***** Excerpt

I used microfiber for the fabric. It wasn't cheap, but I liked the way it looked and I've heard that microfiber is pet friendly. The reason I went with fabric was mostly that I had trouble finding some cheap carpet. I think it probably depends on what kind of look you want too - we're planning on buying a microfiber sofa in the near future so the microfiber tree made sense. One of the drawbacks of the design we choose is that I think it looks kinda flimsy. If I were to build it again, I'd probably use 4'' x 4'' lumber to do the post so that the tree would look sturdier. I think maybe using carpet to do the upholstery would have helped with this too.


----------



## Heidi n Q (Nov 22, 2006)

coaster said:


> Say, Heidi -- are those real branches on your cat tree?


Yes. The cat tree has four different types of tree limbs (bark) to appeal to the discriminating scratcher.


----------



## Kelae (Sep 4, 2004)

I just wanted to say that the money I've spent on cat furniture is far and away the best money I've spent on the cats. They use their cat trees for playing, scratching, sleeping and surveying their domain. I would imagine your cat will enjoy what ever you end up getting. As several others have mentioned, you should try and place it near a window... good for keeping tabs on the neighborhood and for basking in the sun.


----------



## coaster (Dec 1, 2004)

Kelae said:


> I just wanted to say that the money I've spent on cat furniture is far and away the best money I've spent on the cats. .


I just wish new cat owners realized that. A couple weeks ago at a local pet store I spent 15 minutes trying to talk someone out of buying a cheap scratching post.


----------

**********

What to work on:
- 1) According to the cat tree thread, what do the cats use their cat trees for? List every use it gives.
- 2) Copy everything in the cat tree thread from "I used microfiber" down to "your cat tree?".
Rely only on the cat tree thread above for what comes next.

***** Record excerpts

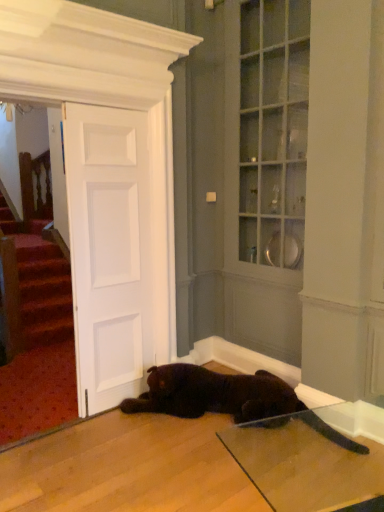
This screenshot has height=512, width=384. Find the location of `white matte door at center`. white matte door at center is located at coordinates (109, 251).

What do you see at coordinates (109, 251) in the screenshot?
I see `white matte door at center` at bounding box center [109, 251].

I want to click on shiny black cat at lower center, so click(x=229, y=400).

The width and height of the screenshot is (384, 512). What do you see at coordinates (229, 400) in the screenshot? I see `shiny black cat at lower center` at bounding box center [229, 400].

Identify the location of white matte door at center. The width and height of the screenshot is (384, 512). 109,251.

In the scene shown: Can you confirm if shiny black cat at lower center is positioned to the right of white matte door at center?

Yes, shiny black cat at lower center is to the right of white matte door at center.

Is the depth of shiny black cat at lower center less than that of white matte door at center?

Yes, it is.

Does point (243, 385) lie behind point (122, 227)?

Yes.

From the image's perspective, which is below, shiny black cat at lower center or white matte door at center?

shiny black cat at lower center, from the image's perspective.

From a real-world perspective, is shiny black cat at lower center under white matte door at center?

Yes, from a real-world perspective, shiny black cat at lower center is under white matte door at center.

Based on the photo, which of these two, shiny black cat at lower center or white matte door at center, is thinner?

With smaller width is white matte door at center.

Which of these two, shiny black cat at lower center or white matte door at center, stands shorter?

Standing shorter between the two is shiny black cat at lower center.

In terms of size, does shiny black cat at lower center appear bigger or smaller than white matte door at center?

Considering their sizes, shiny black cat at lower center takes up more space than white matte door at center.

Is shiny black cat at lower center not inside white matte door at center?

Absolutely, shiny black cat at lower center is external to white matte door at center.

Is shiny black cat at lower center not close to white matte door at center?

No, there isn't a large distance between shiny black cat at lower center and white matte door at center.

Based on the photo, could you tell me if shiny black cat at lower center is facing white matte door at center?

No, shiny black cat at lower center is not aimed at white matte door at center.

The height and width of the screenshot is (512, 384). Identify the location of door located behind the shiny black cat at lower center. (109, 251).

Considering the relative positions of white matte door at center and shiny black cat at lower center in the image provided, is white matte door at center to the left of shiny black cat at lower center from the viewer's perspective?

Yes.

Which object is more forward, white matte door at center or shiny black cat at lower center?

shiny black cat at lower center is more forward.

Does point (107, 258) lie behind point (187, 368)?

No, it is in front of (187, 368).

From the image's perspective, between white matte door at center and shiny black cat at lower center, who is located below?

shiny black cat at lower center, from the image's perspective.

From the picture: From a real-world perspective, is white matte door at center on shiny black cat at lower center?

Correct, in the physical world, white matte door at center is higher than shiny black cat at lower center.

Is white matte door at center thinner than shiny black cat at lower center?

Indeed, white matte door at center has a lesser width compared to shiny black cat at lower center.

Between white matte door at center and shiny black cat at lower center, which one has less height?

shiny black cat at lower center is shorter.

In the scene shown: Does white matte door at center have a larger size compared to shiny black cat at lower center?

Actually, white matte door at center might be smaller than shiny black cat at lower center.

In the scene shown: Do you think white matte door at center is within shiny black cat at lower center, or outside of it?

white matte door at center exists outside the volume of shiny black cat at lower center.

Is white matte door at center in contact with shiny black cat at lower center?

No, white matte door at center is not with shiny black cat at lower center.

Is white matte door at center aimed at shiny black cat at lower center?

No, white matte door at center is not aimed at shiny black cat at lower center.

Find the location of a particular element. cat located below the white matte door at center (from the image's perspective) is located at coordinates (229, 400).

Identify the location of cat below the white matte door at center (from the image's perspective). The height and width of the screenshot is (512, 384). (229, 400).

Where is `door behind the shiny black cat at lower center`? This screenshot has height=512, width=384. door behind the shiny black cat at lower center is located at coordinates (109, 251).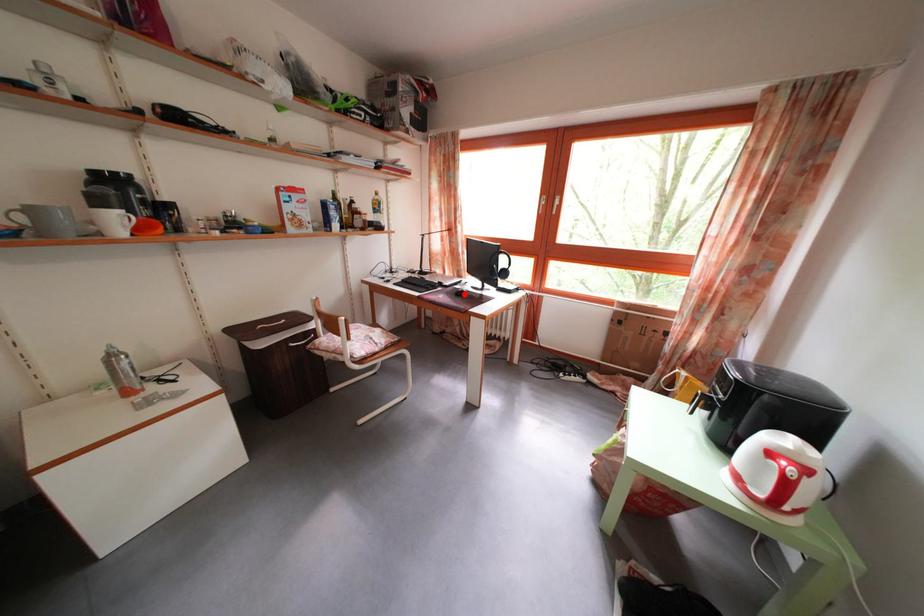
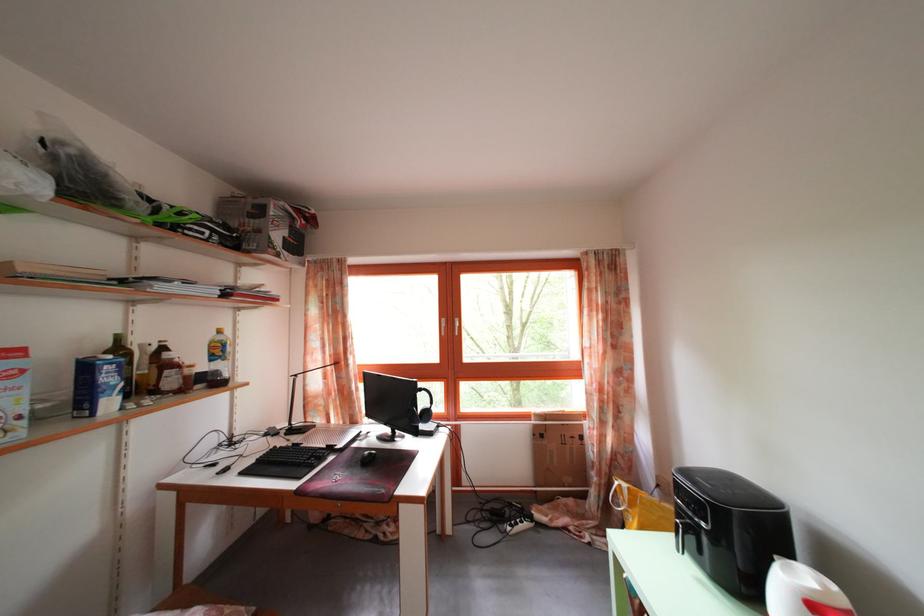
In the second image, find the point that corresponds to the highlighted location in the first image.

(363, 451)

**********

Task solutions:
- 1) Playing, scratching, sleeping and surveying their domain.

- 2)
I used microfiber for the fabric. It wasn't cheap, but I liked the way it looked and I've heard that microfiber is pet friendly. The reason I went with fabric was mostly that I had trouble finding some cheap carpet. I think it probably depends on what kind of look you want too - we're planning on buying a microfiber sofa in the near future so the microfiber tree made sense. One of the drawbacks of the design we choose is that I think it looks kinda flimsy. If I were to build it again, I'd probably use 4'' x 4'' lumber to do the post so that the tree would look sturdier. I think maybe using carpet to do the upholstery would have helped with this too.


----------



## Heidi n Q (Nov 22, 2006)

coaster said:


> Say, Heidi -- are those real branches on your cat tree?